• **Required work**
In the text on assessing risk of bias, under which headings were the methods for blinding assessed?

• **Provided text**
+--

We assessed the methods as:
- yes (low risk of bias) (e.g. central allocation including telephone, web-based and pharmacy-controlled randomisation; sequentially numbered drug containers of identical appearance; sequentially numbered, opaque, sealed envelopes);
- no (high risk of bias) (using an open random allocation schedule such as a list of random numbers, assignment envelopes without appropriate safeguards [e.g., unsealed or non-opaque], alternation or rotation, date of birth, case record number, any other explicitly unconcealed procedure); or
- unclear (uncertain risk of bias) (insufficient information to permit judgement of 'yes' or 'no').
(3) Blinding of participants, personnel and outcome assessors (checking for possible performance bias)
For each included study, we described the methods used, if any, to blind study participants, personnel, and outcome assessors from knowledge of which intervention a participant received. We judged studies to be at low risk of bias if they were blinded, or if we judged that the outcome and the outcome measurement were not likely to be influenced by lack of blinding (e.g. for certain outcomes such as haemoglobin concentration, non-blinding of outcome assessors could not have affected the results). We assessed the methods for blinding under the headings: study participants, personnel and outcomes.

+--

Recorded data
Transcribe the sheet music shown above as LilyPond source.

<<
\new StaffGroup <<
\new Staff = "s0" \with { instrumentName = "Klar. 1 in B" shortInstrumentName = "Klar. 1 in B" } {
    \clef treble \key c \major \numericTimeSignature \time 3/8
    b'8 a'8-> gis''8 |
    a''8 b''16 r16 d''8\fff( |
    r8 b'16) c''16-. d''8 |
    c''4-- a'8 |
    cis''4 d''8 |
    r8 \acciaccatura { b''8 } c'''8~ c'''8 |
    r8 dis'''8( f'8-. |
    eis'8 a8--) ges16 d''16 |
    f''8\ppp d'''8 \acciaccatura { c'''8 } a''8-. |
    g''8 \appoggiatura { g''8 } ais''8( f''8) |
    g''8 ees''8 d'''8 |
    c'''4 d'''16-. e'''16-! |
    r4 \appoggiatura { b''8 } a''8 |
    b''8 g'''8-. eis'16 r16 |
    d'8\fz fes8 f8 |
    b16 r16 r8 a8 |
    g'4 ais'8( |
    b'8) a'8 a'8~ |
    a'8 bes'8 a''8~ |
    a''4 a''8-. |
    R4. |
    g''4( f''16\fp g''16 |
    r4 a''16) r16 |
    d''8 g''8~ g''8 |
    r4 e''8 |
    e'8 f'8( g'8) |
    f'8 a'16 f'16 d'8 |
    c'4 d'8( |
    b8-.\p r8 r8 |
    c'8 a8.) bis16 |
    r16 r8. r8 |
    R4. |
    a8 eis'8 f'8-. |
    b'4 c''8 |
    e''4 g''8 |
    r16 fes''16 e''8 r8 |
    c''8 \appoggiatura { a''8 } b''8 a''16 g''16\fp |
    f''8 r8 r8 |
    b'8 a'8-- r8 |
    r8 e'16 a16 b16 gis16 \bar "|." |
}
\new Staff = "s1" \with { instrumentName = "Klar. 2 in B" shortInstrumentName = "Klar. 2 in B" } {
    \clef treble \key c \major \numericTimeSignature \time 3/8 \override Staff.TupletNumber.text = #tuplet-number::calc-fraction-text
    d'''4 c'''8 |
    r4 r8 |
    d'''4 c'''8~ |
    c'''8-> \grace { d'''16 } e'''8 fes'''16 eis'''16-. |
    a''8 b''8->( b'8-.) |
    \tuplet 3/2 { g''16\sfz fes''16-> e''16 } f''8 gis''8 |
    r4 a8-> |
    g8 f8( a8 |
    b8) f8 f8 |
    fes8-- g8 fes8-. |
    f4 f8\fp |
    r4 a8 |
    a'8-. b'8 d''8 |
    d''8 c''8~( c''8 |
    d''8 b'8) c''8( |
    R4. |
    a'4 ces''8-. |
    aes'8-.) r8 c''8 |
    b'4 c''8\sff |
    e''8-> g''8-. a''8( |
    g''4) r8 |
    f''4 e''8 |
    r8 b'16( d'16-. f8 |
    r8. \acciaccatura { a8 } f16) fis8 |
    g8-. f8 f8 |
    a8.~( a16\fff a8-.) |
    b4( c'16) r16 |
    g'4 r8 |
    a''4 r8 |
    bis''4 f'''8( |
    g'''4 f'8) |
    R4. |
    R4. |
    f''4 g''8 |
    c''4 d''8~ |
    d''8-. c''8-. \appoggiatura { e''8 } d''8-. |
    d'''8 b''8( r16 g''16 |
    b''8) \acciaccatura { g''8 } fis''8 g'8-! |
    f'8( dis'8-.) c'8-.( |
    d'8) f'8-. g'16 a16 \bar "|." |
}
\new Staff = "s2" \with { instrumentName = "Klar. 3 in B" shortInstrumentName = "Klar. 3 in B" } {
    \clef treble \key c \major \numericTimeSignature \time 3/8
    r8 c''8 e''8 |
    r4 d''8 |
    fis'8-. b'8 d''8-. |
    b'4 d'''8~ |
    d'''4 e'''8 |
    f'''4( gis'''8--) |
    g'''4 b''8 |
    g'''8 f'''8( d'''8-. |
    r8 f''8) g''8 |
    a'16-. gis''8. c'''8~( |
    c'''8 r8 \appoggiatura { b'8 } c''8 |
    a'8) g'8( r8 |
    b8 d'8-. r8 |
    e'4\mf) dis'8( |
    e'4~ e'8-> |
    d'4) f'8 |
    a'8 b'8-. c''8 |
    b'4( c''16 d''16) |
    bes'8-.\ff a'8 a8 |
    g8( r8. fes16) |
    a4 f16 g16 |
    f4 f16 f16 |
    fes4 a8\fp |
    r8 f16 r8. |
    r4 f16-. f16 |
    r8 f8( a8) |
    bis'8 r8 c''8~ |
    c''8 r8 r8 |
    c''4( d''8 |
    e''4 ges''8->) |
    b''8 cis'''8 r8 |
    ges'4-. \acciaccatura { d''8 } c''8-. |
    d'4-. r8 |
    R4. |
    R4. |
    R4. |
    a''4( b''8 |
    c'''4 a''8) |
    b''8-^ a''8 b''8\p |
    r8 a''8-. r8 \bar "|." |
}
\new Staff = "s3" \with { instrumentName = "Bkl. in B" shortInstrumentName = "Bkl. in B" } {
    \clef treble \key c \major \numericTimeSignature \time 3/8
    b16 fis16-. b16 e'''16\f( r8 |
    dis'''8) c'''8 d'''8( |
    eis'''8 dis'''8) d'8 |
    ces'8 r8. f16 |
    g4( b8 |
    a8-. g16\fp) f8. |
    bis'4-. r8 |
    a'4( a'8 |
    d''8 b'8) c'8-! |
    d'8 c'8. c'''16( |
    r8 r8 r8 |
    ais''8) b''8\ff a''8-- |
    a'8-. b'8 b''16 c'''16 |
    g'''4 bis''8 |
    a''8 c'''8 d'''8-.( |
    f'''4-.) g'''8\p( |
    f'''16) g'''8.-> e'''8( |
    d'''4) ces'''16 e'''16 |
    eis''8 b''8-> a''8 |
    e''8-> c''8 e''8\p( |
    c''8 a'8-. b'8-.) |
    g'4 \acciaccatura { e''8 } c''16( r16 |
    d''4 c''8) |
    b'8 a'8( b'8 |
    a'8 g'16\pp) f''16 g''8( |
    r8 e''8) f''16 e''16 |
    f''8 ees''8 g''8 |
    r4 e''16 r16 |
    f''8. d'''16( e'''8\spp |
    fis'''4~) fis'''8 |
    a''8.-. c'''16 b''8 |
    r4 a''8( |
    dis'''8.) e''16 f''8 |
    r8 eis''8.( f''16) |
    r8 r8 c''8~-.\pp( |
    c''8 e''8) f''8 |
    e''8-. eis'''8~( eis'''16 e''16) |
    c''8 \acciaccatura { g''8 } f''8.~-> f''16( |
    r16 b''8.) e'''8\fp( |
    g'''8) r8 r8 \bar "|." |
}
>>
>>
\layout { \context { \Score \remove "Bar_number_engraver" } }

+--

• **Task solution**
Study participants, personnel and outcomes.